------ Texto de estudio ------
El pasado viernes me quedé bastante sorprendido con la incorporación de dos o tres americanos nuevos. Eran fuertes, incansables en carrera, se dejaban la piel en el césped. Entraban a por el balón con ansia y sin control. Cumplían a la perfección el molde americano, salvo por un detalle importante: eran buenos jugadores. Además del entusiasmo americano, sabían desmarcarse, mover el balón, controlar el juego. Uno de ellos, de nombre Oliver, acertó, incluso, a marcar muchos goles. Yo no podía dar crédito. Al acabar el partido, Pablo explicó mi asombro: aquellos tipos eran británicos, la versión refinada de los americanos.

Uno puede reconcer el lugar de nacimiento, la personalidad del jugador, con sus andares, su control del balón. Los estereotipos se cumplen.

Pero les recuerdo que estamos hablando de fútbol: como dijo Jorge Valdano, la cosa más importante del mundo, dentro de las menos importantes. En las otras cosas, los prejuicios también existen. Pero no deberían.

domingo, 3 de abril de 2011

Las playas del sur

(En primer lugar, solicito sus disculpas por el parón en la escritura de estos relatos. La visita de dos seres queridos, y nuestros viajes por el Oeste americano, me ha entretenido en empresas mayores, y mucho más interesantes, que atenderles a ustedes. Algunas de estas aventuras servirán de inspiración para algún artículo; otras, sin embargo, no pienso ni mencionarlas, pero permanecerán en nuestros dulces recuerdos).
------ Material extraído ------
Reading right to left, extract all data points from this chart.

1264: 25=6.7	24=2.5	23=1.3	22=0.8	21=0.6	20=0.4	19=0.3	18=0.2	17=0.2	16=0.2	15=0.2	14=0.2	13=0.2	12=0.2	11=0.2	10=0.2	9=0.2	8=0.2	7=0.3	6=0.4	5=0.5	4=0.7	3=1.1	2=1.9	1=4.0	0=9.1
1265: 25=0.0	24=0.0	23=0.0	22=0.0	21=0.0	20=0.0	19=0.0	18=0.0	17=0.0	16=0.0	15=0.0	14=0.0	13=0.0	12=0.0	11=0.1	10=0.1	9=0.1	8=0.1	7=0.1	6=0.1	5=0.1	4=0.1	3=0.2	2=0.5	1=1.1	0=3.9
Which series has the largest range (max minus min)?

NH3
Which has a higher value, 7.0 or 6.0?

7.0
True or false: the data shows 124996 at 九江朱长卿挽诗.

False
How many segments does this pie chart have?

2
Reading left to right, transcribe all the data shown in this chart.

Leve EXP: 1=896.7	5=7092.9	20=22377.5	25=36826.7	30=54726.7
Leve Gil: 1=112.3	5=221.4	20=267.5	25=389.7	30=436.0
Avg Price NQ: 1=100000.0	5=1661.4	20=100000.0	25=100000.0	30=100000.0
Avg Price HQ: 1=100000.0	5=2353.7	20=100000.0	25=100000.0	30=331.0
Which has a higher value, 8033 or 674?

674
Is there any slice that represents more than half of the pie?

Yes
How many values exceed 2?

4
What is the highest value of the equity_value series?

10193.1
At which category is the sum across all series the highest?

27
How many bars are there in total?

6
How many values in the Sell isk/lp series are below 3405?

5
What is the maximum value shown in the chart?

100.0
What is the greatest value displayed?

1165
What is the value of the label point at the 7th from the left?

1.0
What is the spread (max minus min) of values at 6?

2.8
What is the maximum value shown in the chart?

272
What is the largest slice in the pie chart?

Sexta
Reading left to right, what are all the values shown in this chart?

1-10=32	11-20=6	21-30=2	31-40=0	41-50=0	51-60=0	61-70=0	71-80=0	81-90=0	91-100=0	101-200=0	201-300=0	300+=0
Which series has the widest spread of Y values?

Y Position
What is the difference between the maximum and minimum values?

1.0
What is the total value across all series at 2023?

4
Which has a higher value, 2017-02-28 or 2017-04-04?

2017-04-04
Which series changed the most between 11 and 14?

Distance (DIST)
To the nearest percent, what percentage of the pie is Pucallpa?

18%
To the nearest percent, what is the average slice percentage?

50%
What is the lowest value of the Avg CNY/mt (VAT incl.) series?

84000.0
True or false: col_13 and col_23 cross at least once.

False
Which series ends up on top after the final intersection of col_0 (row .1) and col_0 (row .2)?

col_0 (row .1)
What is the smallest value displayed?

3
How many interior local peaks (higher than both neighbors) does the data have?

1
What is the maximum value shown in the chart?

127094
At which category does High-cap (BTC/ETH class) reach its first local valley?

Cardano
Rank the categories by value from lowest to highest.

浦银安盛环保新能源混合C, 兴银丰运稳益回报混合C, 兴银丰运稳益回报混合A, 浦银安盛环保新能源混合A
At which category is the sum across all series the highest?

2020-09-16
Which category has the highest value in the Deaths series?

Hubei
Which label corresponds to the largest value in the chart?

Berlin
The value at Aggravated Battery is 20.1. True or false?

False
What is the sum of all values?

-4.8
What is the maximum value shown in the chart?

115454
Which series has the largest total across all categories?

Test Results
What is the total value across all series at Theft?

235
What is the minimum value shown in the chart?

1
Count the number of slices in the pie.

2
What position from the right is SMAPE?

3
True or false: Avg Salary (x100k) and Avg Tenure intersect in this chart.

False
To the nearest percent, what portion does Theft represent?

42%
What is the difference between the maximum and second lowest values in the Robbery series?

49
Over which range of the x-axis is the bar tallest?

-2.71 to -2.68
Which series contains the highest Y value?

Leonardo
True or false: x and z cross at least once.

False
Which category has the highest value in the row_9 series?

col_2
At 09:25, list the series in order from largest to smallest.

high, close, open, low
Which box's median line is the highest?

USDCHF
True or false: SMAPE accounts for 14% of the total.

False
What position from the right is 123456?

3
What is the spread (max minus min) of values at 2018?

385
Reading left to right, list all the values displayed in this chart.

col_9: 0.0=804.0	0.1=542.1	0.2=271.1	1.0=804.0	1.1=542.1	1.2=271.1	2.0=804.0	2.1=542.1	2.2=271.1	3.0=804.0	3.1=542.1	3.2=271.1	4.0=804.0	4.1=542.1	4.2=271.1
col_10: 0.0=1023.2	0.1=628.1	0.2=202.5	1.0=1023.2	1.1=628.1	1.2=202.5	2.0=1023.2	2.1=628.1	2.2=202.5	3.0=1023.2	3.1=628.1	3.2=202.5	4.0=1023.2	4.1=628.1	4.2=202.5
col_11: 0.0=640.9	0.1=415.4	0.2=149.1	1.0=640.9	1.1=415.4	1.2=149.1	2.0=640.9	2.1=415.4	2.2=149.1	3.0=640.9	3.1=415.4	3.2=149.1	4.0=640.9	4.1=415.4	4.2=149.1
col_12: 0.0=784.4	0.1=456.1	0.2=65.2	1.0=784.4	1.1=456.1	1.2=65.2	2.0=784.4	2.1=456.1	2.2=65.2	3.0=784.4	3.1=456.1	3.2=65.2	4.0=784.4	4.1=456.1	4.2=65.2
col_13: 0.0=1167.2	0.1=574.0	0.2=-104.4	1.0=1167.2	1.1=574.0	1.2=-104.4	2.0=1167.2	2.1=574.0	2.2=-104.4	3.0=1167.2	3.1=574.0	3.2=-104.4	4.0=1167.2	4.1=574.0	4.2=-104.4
------
## [Lista de tareas]
a: Reescribe un fragmento del texto de estudio que empieza en las palabras "Uno puede reconcer" y termina tras "nuestros dulces recuerdos).". En él, cambia "estereotipos" por "tópicos".
b: Traduce al inglés esta oración del texto de estudio: "Eran fuertes, incansables en carrera, se dejaban la piel en el césped."

## [Resultados en orden]
a:
Uno puede reconcer el lugar de nacimiento, la personalidad del jugador, con sus andares, su control del balón. Los tópicos se cumplen.

Pero les recuerdo que estamos hablando de fútbol: como dijo Jorge Valdano, la cosa más importante del mundo, dentro de las menos importantes. En las otras cosas, los prejuicios también existen. Pero no deberían.

domingo, 3 de abril de 2011

Las playas del sur

(En primer lugar, solicito sus disculpas por el parón en la escritura de estos relatos. La visita de dos seres queridos, y nuestros viajes por el Oeste americano, me ha entretenido en empresas mayores, y mucho más interesantes, que atenderles a ustedes. Algunas de estas aventuras servirán de inspiración para algún artículo; otras, sin embargo, no pienso ni mencionarlas, pero permanecerán en nuestros dulces recuerdos).

b: They were strong, tireless when running, and gave it their all on the field.